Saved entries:
↓
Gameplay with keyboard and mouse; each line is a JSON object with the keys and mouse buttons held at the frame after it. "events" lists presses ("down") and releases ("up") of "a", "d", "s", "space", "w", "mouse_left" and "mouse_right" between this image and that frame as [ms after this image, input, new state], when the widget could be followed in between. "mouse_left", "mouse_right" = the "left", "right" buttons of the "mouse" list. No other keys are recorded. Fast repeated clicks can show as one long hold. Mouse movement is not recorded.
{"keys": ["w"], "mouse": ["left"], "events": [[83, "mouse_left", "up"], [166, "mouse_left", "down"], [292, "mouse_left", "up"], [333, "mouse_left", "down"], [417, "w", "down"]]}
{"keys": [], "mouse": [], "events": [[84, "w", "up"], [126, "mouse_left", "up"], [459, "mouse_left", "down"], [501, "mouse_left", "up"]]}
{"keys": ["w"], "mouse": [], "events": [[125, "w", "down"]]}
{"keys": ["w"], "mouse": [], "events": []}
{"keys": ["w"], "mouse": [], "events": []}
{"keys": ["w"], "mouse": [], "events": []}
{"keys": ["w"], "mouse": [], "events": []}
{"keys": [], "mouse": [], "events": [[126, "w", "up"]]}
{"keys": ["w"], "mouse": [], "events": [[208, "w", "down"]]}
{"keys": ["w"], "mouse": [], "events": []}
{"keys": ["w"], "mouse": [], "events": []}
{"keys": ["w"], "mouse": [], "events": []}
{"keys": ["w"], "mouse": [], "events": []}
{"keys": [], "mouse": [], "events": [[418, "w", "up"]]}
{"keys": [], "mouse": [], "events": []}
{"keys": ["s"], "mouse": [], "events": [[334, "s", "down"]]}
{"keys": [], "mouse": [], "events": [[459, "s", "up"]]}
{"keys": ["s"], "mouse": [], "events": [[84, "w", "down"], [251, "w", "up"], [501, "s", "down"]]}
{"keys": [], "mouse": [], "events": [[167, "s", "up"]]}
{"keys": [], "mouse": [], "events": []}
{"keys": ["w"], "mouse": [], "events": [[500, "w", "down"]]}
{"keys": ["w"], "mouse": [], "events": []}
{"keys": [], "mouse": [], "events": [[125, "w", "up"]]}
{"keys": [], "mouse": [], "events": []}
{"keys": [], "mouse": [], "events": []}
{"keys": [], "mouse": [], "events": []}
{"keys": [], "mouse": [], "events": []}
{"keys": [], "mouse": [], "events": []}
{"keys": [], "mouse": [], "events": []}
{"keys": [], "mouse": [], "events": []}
↑
- [Directions for this task]
From start to finish, retype the records above with complete accuracy.

- [Written solution]
Gameplay with keyboard and mouse; each line is a JSON object with the keys and mouse buttons held at the frame after it. "events" lists presses ("down") and releases ("up") of "a", "d", "s", "space", "w", "mouse_left" and "mouse_right" between this image and that frame as [ms after this image, input, new state], when the widget could be followed in between. "mouse_left", "mouse_right" = the "left", "right" buttons of the "mouse" list. No other keys are recorded. Fast repeated clicks can show as one long hold. Mouse movement is not recorded.
{"keys": ["w"], "mouse": ["left"], "events": [[83, "mouse_left", "up"], [166, "mouse_left", "down"], [292, "mouse_left", "up"], [333, "mouse_left", "down"], [417, "w", "down"]]}
{"keys": [], "mouse": [], "events": [[84, "w", "up"], [126, "mouse_left", "up"], [459, "mouse_left", "down"], [501, "mouse_left", "up"]]}
{"keys": ["w"], "mouse": [], "events": [[125, "w", "down"]]}
{"keys": ["w"], "mouse": [], "events": []}
{"keys": ["w"], "mouse": [], "events": []}
{"keys": ["w"], "mouse": [], "events": []}
{"keys": ["w"], "mouse": [], "events": []}
{"keys": [], "mouse": [], "events": [[126, "w", "up"]]}
{"keys": ["w"], "mouse": [], "events": [[208, "w", "down"]]}
{"keys": ["w"], "mouse": [], "events": []}
{"keys": ["w"], "mouse": [], "events": []}
{"keys": ["w"], "mouse": [], "events": []}
{"keys": ["w"], "mouse": [], "events": []}
{"keys": [], "mouse": [], "events": [[418, "w", "up"]]}
{"keys": [], "mouse": [], "events": []}
{"keys": ["s"], "mouse": [], "events": [[334, "s", "down"]]}
{"keys": [], "mouse": [], "events": [[459, "s", "up"]]}
{"keys": ["s"], "mouse": [], "events": [[84, "w", "down"], [251, "w", "up"], [501, "s", "down"]]}
{"keys": [], "mouse": [], "events": [[167, "s", "up"]]}
{"keys": [], "mouse": [], "events": []}
{"keys": ["w"], "mouse": [], "events": [[500, "w", "down"]]}
{"keys": ["w"], "mouse": [], "events": []}
{"keys": [], "mouse": [], "events": [[125, "w", "up"]]}
{"keys": [], "mouse": [], "events": []}
{"keys": [], "mouse": [], "events": []}
{"keys": [], "mouse": [], "events": []}
{"keys": [], "mouse": [], "events": []}
{"keys": [], "mouse": [], "events": []}
{"keys": [], "mouse": [], "events": []}
{"keys": [], "mouse": [], "events": []}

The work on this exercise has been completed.